Cartography Rules

Cartography Rules is a security query library for your Cartography graph.

With the cartography-rules CLI, you can:

  • Run pre-defined security queries across your infrastructure

  • Identify potential attack surfaces and security gaps

  • Explore and contribute community rules

  • Build custom queries for your own environment

Architecture

The rules system uses a simple two-level hierarchy:

Rule (e.g., mfa-missing, object_storage_public)
  └─ Fact (e.g., aws_s3_public, missing-mfa-ontology)

Rules represent security issues or attack surfaces you want to detect (e.g., “Public Object Storage exposed on internet”).

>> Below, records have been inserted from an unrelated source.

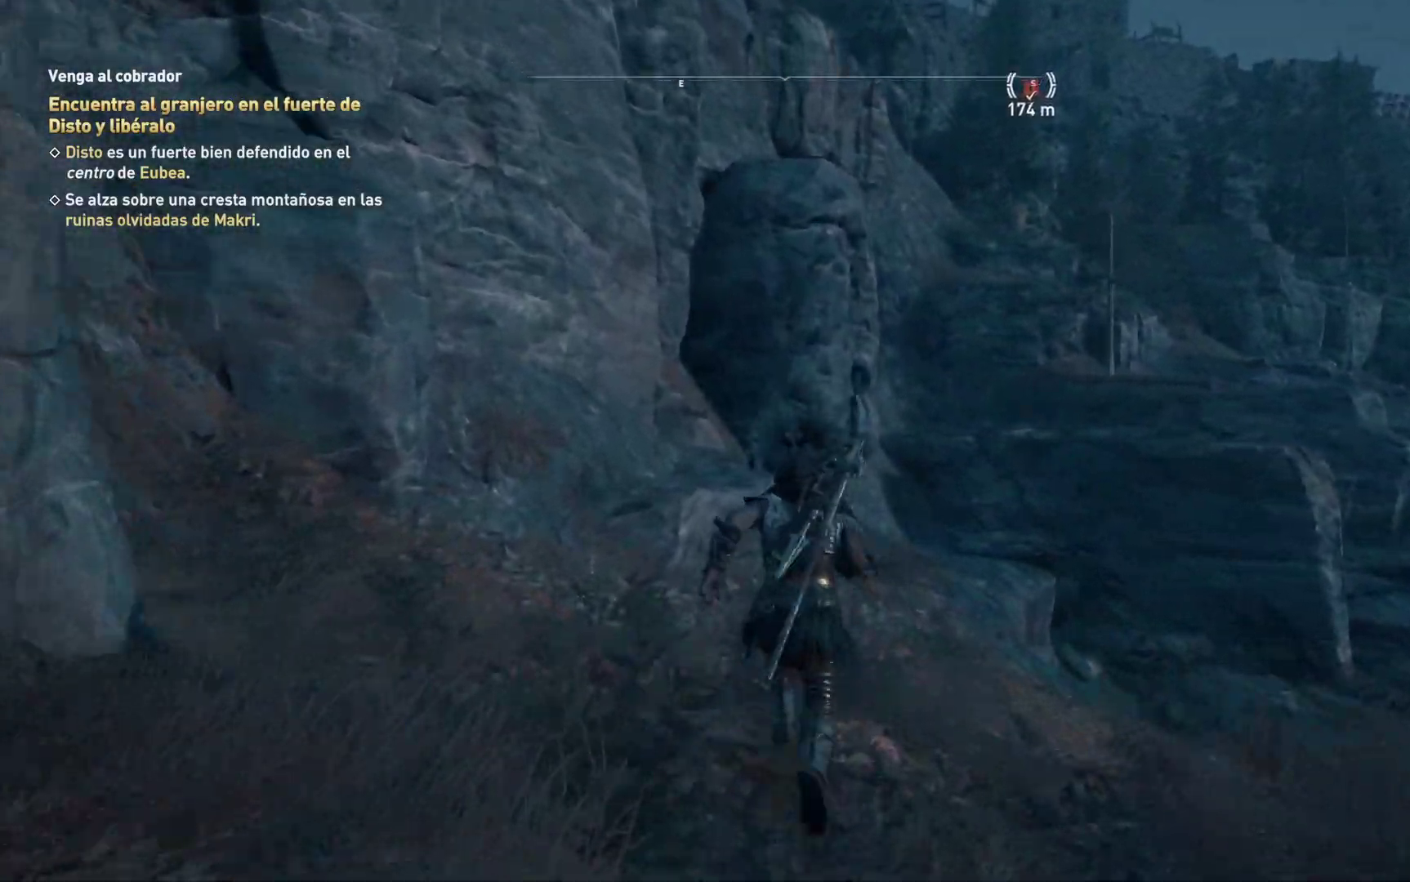
{"dt_ms": 500, "buttons": [], "left_stick": "up", "right_stick": "down", "events": [[417, "right_stick", "down"]]}
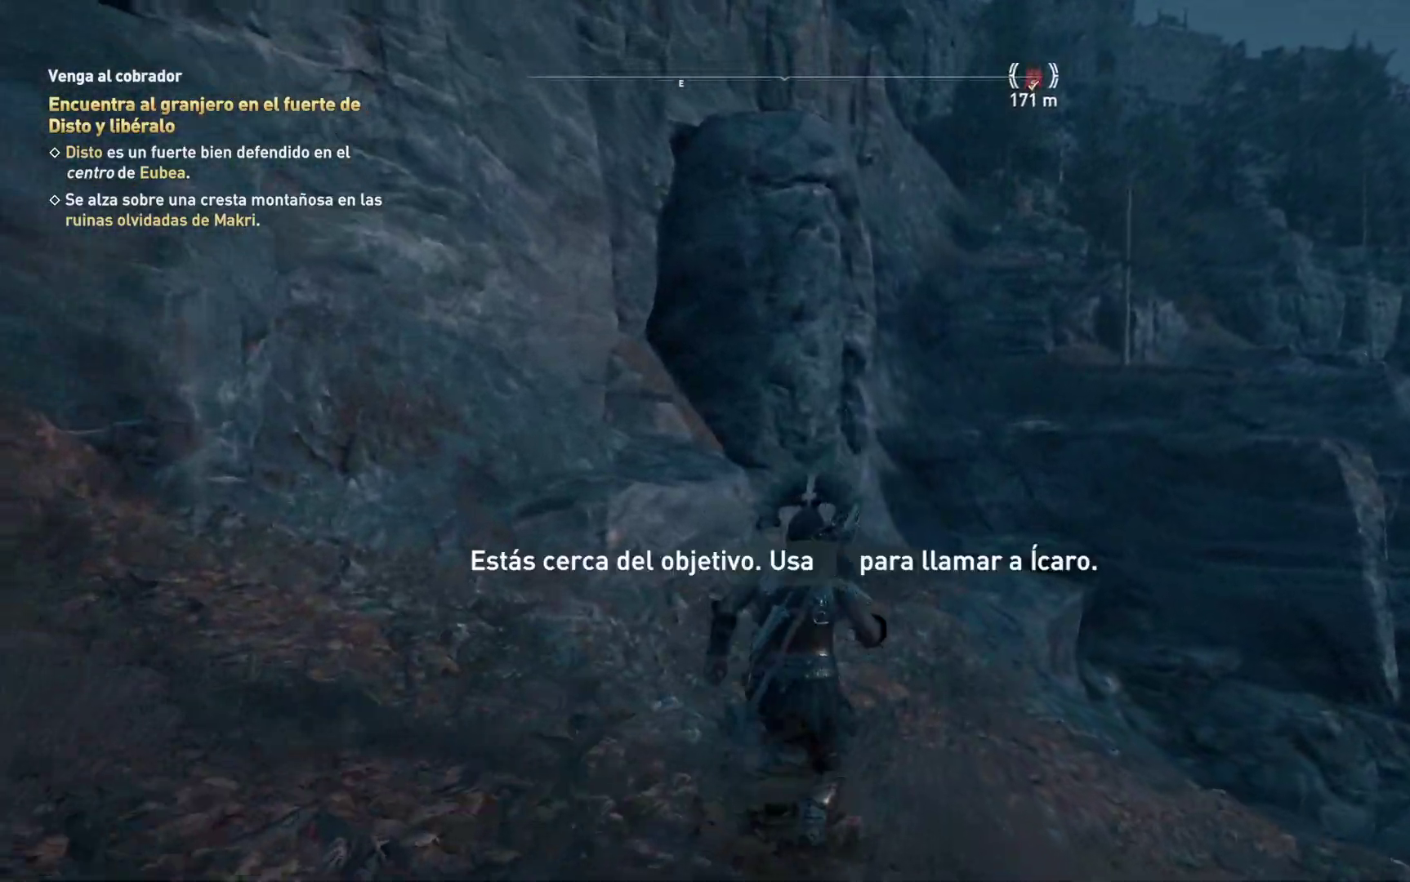
{"dt_ms": 500, "buttons": [], "left_stick": "up", "right_stick": "center", "events": [[217, "right_stick", "center"]]}
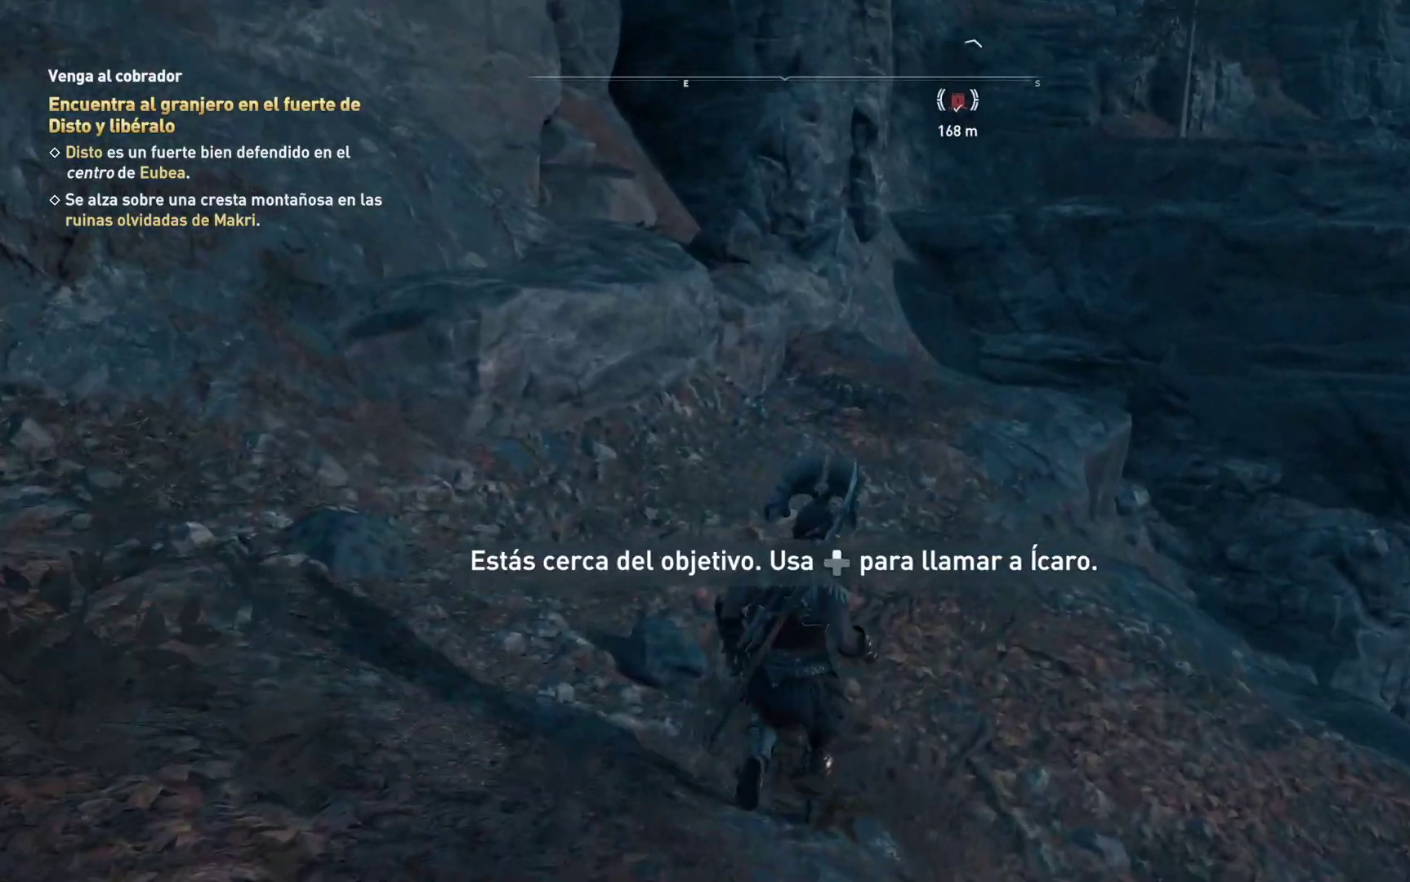
{"dt_ms": 500, "buttons": [], "left_stick": "center", "right_stick": "center", "events": [[200, "left_stick", "center"]]}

Facts are individual Cypher queries that gather evidence about your environment across different cloud providers and services.

This flat structure makes it easy to understand, maintain, and extend the rules library.

Design Philosophy

These rules are designed from an attacker’s perspective. We ask: “What does an attacker actually need to exploit this weakness or gain access?”

The queries surface opportunities across the entire attack lifecycle: initial access, lateral movement, privilege escalation, data exfiltration, and persistence.

We don’t impose arbitrary thresholds like “no more than 5 admins” because every organization has different risk tolerances. Instead, we surface facts:

  • If a query returns no findings, you’ve eliminated obvious attack paths

  • If it returns findings, you now have a clear list of potential attacker targets and security gaps

Rationale

Security isn’t one-size-fits-all. For example:

  • An EC2 security group open to the internet may be risky for some orgs even if it isn’t attached to an instance (someone could attach one later). For other orgs, that’s irrelevant noise.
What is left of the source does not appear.